Testing aeroponic and hydroponic techniques and nutrient delivery systems, eXposed Root On-Orbit Test System (XROOTS), produced the first plants grown aeroponically on-orbit in microgravity. The system, operating in conjunction with VEGGIE, has been on-orbit since early 2022 and will enable the development of advanced subsystems that significantly reduce mass, power, and volume for microgravity plant production. By studying hydroponic and aeroponic techniques in a microgravity environment, Sierra Space aims to provide a scalable alternative to enable plant growth systems of adequate size to contribute to future deep space exploration missions.
Sierra Space is currently developing the next generation of hybrid life support systems that will support long-duration missions. These systems will provide crew with fresh food to augment current packaged food systems, and deliver an alternate means to augment life support functions such as water purification, carbon dioxide removal, and oxygen production.
The Sierra Space Mass Measurement Device (MMD) has been on-orbit and in operation since 2017. The MMD provides an accurate means to measure the mass of research samples in microgravity.

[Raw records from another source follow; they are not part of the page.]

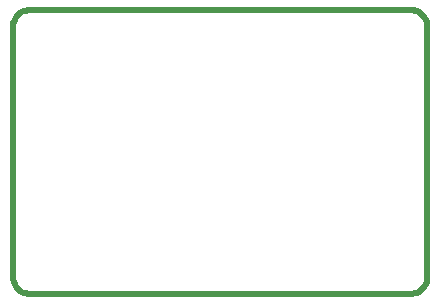
<source format=gko>
G04 Layer_Color=16711935*
%FSLAX25Y25*%
%MOIN*%
G70*
G01*
G75*
%ADD20C,0.02000*%
D20*
X5000Y94488D02*
X4025Y94392D01*
X3087Y94108D01*
X2222Y93646D01*
X1464Y93024D01*
X843Y92266D01*
X381Y91402D01*
X96Y90464D01*
X0Y89488D01*
Y5000D02*
X96Y4025D01*
X381Y3087D01*
X843Y2222D01*
X1464Y1464D01*
X2222Y843D01*
X3087Y381D01*
X4025Y96D01*
X5000Y0D01*
X132795D02*
X133771Y96D01*
X134709Y381D01*
X135573Y843D01*
X136331Y1464D01*
X136953Y2222D01*
X137415Y3087D01*
X137699Y4025D01*
X137795Y5000D01*
Y89488D02*
X137699Y90464D01*
X137415Y91402D01*
X136953Y92266D01*
X136331Y93024D01*
X135573Y93646D01*
X134709Y94108D01*
X133771Y94392D01*
X132795Y94488D01*
X5000D02*
X133858D01*
X0Y5000D02*
Y90551D01*
X5000Y0D02*
X132795D01*
X137795Y5000D02*
Y89488D01*
M02*

</source>
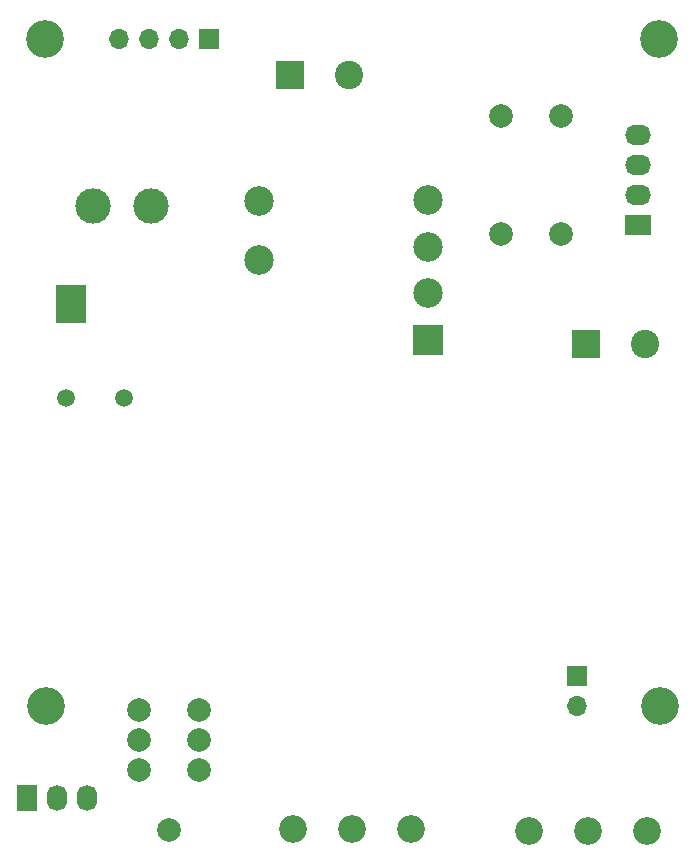
<source format=gbs>
G04 #@! TF.GenerationSoftware,KiCad,Pcbnew,(5.1.10)-1*
G04 #@! TF.CreationDate,2021-10-15T17:24:33+02:00*
G04 #@! TF.ProjectId,Transmitter,5472616e-736d-4697-9474-65722e6b6963,rev?*
G04 #@! TF.SameCoordinates,Original*
G04 #@! TF.FileFunction,Soldermask,Bot*
G04 #@! TF.FilePolarity,Negative*
%FSLAX46Y46*%
G04 Gerber Fmt 4.6, Leading zero omitted, Abs format (unit mm)*
G04 Created by KiCad (PCBNEW (5.1.10)-1) date 2021-10-15 17:24:33*
%MOMM*%
%LPD*%
G01*
G04 APERTURE LIST*
%ADD10R,2.514000X3.200000*%
%ADD11C,2.340000*%
%ADD12O,1.700000X1.700000*%
%ADD13R,1.700000X1.700000*%
%ADD14O,2.200000X1.700000*%
%ADD15R,2.200000X1.700000*%
%ADD16C,2.500000*%
%ADD17C,3.000000*%
%ADD18C,2.000000*%
%ADD19O,1.700000X2.200000*%
%ADD20R,1.700000X2.200000*%
%ADD21C,3.200000*%
%ADD22C,1.500000*%
%ADD23R,2.500000X2.500000*%
%ADD24C,2.400000*%
%ADD25R,2.400000X2.400000*%
G04 APERTURE END LIST*
D10*
X157250000Y-98400000D03*
D11*
X196000000Y-143000000D03*
X201000000Y-143000000D03*
X206000000Y-143000000D03*
X176000000Y-142900000D03*
X181000000Y-142900000D03*
X186000000Y-142900000D03*
D12*
X161280000Y-76000000D03*
X163820000Y-76000000D03*
X166360000Y-76000000D03*
D13*
X168900000Y-76000000D03*
D14*
X205200000Y-84090000D03*
X205200000Y-86630000D03*
X205200000Y-89170000D03*
D15*
X205200000Y-91710000D03*
D16*
X173150000Y-94700000D03*
X173150000Y-89700000D03*
D12*
X200100000Y-132440000D03*
D13*
X200100000Y-129900000D03*
D17*
X159100000Y-90100000D03*
X163950000Y-90100000D03*
D18*
X165540000Y-142910000D03*
X168080000Y-137830000D03*
X168080000Y-135290000D03*
X163000000Y-137830000D03*
X163000000Y-135290000D03*
X168080000Y-132750000D03*
X163000000Y-132750000D03*
D19*
X156000000Y-140250000D03*
D20*
X153460000Y-140250000D03*
D19*
X158540000Y-140250000D03*
D21*
X207000000Y-76000000D03*
X155000000Y-76000000D03*
X207100000Y-132450000D03*
X155100000Y-132450000D03*
D22*
X161680000Y-106400000D03*
X156800000Y-106400000D03*
D18*
X198680000Y-82500000D03*
X193600000Y-82500000D03*
X198680000Y-92500000D03*
X193600000Y-92500000D03*
D16*
X187475000Y-89595000D03*
X187475000Y-93555000D03*
X187475000Y-97515000D03*
D23*
X187475000Y-101475000D03*
D24*
X180750000Y-79000000D03*
D25*
X175750000Y-79000000D03*
D24*
X205800000Y-101800000D03*
D25*
X200800000Y-101800000D03*
M02*

</source>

The MMD is gravity independent and provides a simple user interface. MMD uses a modular design that accommodates additional mass ranges as desired.
Sierra Space designed and built the Trash Compaction and Processing System (TCPS) to complement our environmental control product line. TCPS is designed to facilitate waste management in the next generation of space vehicles and habitats. We optimized TCPS to provide efficient waste sanitation, stabilization, and resource recovery, while reducing the mass, power, and physical footprint.
Waste is loaded into the waste compaction chamber where it is heated and compressed. Temperature and pressure sanitize waste, consolidate waste into a stable tile, and drive any moisture and gas out of the waste compaction chamber so it can be processed and recycled to the cabin environment.